A obrigação do amor. A chance de fugir, escapulir através desses seres vivos espalhados pelo tempo. "A vida deles é a desculpa deslavada para a surdez da minha"

"Deixei uns livros pela metade"...

"Eu gostava de escrever"...

Anjos voadores; desafiadores de nuvens. Os olhos se abrem na madrugada, secos. Nenhum pensamento que justifique o desaparecimento do sono. "Talvez eu tenha caído nisso por pura obra do acaso". Se nada do talento nessa construção se instala, o que sobra de ganho? Dinheiro? Gorgetas?

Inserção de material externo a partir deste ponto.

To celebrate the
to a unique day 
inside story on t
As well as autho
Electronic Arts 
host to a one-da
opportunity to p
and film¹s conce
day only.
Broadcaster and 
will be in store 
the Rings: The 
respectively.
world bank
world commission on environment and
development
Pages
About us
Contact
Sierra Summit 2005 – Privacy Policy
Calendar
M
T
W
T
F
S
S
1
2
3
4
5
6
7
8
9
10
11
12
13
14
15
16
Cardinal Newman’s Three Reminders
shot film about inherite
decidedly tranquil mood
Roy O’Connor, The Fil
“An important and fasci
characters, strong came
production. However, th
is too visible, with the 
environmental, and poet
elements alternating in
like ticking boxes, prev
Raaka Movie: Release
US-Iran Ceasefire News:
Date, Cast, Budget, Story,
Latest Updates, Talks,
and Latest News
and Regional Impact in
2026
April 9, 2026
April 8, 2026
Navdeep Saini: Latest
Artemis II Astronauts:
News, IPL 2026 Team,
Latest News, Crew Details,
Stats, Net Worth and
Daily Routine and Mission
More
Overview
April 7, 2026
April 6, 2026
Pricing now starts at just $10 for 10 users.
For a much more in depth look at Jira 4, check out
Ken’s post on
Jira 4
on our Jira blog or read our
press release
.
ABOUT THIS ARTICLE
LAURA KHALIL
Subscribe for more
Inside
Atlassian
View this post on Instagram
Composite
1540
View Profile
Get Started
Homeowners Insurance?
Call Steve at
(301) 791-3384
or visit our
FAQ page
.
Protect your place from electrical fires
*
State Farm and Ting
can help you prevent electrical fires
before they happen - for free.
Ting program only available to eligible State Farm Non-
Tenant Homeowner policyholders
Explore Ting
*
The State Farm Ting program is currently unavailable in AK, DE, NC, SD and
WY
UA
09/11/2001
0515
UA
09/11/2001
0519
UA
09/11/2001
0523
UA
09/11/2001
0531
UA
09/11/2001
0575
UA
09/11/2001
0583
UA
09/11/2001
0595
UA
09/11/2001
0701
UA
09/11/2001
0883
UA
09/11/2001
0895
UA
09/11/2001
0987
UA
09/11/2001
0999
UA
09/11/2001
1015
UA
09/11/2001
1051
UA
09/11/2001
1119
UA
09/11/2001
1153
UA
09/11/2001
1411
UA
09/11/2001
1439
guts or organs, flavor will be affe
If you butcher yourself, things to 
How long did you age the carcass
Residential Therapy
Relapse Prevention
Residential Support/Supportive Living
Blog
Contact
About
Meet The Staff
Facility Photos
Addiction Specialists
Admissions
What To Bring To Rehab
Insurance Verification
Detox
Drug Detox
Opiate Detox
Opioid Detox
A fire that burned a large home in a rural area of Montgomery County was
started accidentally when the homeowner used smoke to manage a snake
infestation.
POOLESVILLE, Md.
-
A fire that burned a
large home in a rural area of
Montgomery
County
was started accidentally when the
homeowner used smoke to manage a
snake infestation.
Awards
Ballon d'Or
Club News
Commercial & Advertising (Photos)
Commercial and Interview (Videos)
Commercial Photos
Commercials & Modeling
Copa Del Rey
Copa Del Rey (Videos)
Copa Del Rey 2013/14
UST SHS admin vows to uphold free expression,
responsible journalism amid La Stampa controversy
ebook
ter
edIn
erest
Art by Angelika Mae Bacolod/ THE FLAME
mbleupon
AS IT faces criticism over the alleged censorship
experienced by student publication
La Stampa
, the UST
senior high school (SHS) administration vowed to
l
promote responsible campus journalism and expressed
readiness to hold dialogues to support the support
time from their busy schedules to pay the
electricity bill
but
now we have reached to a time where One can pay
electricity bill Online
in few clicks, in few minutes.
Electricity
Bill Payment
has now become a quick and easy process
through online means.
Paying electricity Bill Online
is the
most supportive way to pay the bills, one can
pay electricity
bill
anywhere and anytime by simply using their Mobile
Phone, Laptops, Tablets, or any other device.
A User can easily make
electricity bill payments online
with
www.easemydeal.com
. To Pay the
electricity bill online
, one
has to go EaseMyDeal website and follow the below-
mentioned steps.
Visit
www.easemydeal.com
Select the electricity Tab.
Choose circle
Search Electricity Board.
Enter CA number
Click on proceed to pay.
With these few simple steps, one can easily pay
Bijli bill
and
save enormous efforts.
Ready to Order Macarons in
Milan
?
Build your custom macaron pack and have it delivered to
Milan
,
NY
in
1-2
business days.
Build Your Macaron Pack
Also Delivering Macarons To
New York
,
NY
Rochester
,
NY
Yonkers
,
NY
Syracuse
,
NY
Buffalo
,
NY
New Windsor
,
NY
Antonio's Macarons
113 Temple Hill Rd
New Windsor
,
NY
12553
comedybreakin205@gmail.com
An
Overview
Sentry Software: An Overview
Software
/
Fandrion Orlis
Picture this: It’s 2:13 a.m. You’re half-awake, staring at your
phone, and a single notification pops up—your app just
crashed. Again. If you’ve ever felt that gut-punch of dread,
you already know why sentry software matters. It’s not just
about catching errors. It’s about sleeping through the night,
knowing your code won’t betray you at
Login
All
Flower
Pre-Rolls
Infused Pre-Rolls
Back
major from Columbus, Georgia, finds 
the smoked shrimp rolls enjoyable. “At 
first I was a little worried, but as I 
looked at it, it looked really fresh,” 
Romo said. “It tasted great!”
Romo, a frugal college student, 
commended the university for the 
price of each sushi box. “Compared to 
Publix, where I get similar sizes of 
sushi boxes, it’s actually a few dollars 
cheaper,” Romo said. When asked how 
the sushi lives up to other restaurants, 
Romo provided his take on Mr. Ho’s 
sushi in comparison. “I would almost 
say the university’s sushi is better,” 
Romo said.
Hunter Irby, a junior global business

"Ela cismou de cantar". De repente, naqueles tempos, pintou uma confiança, uma confiança com cara de sorte grande. "Se ela vingasse, pelo menor carregaria na bolsa de suas cantigas alguns dos meus versos". 

Costumava gastar alguns minutos fazendo poemas de amor. Ruins de doer. Maldita juventude perdida. Maldita vontade de estar em casa, sem estar perdendo tempo com este mundo de dementes, "de pederastas pervertidos", artistas de falsa profecia. Andar no meio dessa gente, que tédio, "me forçar a parecer um deles", isso causa alguma doença grave no espírito. No final de tudo; no final das contas sobra apenas o homem ornado de calças curtas, atravessando a rua em busca desesperada por pilhas alcalinas.

"Sensualizar a minha masculinidade ao extremo para desenhar em mim um rascunho de um plano que não cumpri". Talvez lhe falte a mesma  força masculina de heróis mesmo menores, daqueles heróis que nada fazem além de ajudar velhinhas a carregar as compras da feira. E as aventuras? E o chistes? E a peraltice das mentiras desmoralizantes? Pobre Ulrich...

Quem te viu quem te vê...

O travesseiro ou um grande vazio das horas?

Os olhos secos não somente pela insônia...

"Escondo minha vida nessa casa alugada onde escondo minha prole. Se não fosse um bairro tão violento, eu desceria um pouco... respiraria um pouco o ar da noite e deixaria por um instante de pensar nos meus fracassos, ou deixaria de usar as consequências de minhas escolhas como coisas grandiosas...

Melhor ligar o computador...

me divertir com pornografias. Foda-se todo o resto".